[Start of Attachment]

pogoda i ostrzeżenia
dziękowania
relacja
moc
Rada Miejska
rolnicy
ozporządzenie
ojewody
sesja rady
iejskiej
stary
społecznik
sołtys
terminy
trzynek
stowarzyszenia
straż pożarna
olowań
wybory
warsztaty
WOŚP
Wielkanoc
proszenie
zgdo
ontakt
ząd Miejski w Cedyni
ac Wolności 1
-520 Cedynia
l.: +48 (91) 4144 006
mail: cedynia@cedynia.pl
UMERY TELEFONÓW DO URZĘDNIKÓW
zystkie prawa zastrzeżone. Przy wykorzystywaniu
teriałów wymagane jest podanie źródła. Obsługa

[End of Attachment]

[Assignment]:
Reproduce exactly the line bearing "ac Wolności 1" and all the lines that come after it in the records above; add nothing.

[Solution to this task]:
ac Wolności 1
-520 Cedynia
l.: +48 (91) 4144 006
mail: cedynia@cedynia.pl
UMERY TELEFONÓW DO URZĘDNIKÓW
zystkie prawa zastrzeżone. Przy wykorzystywaniu
teriałów wymagane jest podanie źródła. Obsługa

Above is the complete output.